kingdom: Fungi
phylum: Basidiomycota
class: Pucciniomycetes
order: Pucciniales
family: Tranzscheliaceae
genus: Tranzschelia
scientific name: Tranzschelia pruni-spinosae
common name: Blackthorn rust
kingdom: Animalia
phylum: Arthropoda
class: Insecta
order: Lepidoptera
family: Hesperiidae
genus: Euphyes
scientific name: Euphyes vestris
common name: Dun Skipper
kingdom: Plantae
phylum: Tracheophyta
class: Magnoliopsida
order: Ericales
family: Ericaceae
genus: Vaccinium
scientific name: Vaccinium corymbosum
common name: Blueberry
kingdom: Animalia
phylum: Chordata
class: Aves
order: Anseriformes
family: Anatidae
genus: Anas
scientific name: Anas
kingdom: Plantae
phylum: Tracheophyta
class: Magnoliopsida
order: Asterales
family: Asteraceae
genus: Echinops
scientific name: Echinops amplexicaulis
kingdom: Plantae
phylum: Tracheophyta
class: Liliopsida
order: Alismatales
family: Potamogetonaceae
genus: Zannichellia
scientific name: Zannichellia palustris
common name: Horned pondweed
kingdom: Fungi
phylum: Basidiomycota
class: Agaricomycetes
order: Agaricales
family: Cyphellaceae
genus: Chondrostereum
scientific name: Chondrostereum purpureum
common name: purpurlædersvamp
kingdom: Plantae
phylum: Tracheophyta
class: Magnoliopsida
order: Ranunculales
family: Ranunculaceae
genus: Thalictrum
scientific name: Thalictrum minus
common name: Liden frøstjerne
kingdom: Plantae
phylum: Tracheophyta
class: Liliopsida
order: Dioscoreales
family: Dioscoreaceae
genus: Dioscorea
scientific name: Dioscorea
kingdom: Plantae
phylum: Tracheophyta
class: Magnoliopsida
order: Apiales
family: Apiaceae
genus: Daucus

══════════

Task brief :: Return every line from the material above that includes the word "common".

Task output ::
common name: Blackthorn rust
common name: Dun Skipper
common name: Blueberry
common name: Horned pondweed
common name: purpurlædersvamp
common name: Liden frøstjerne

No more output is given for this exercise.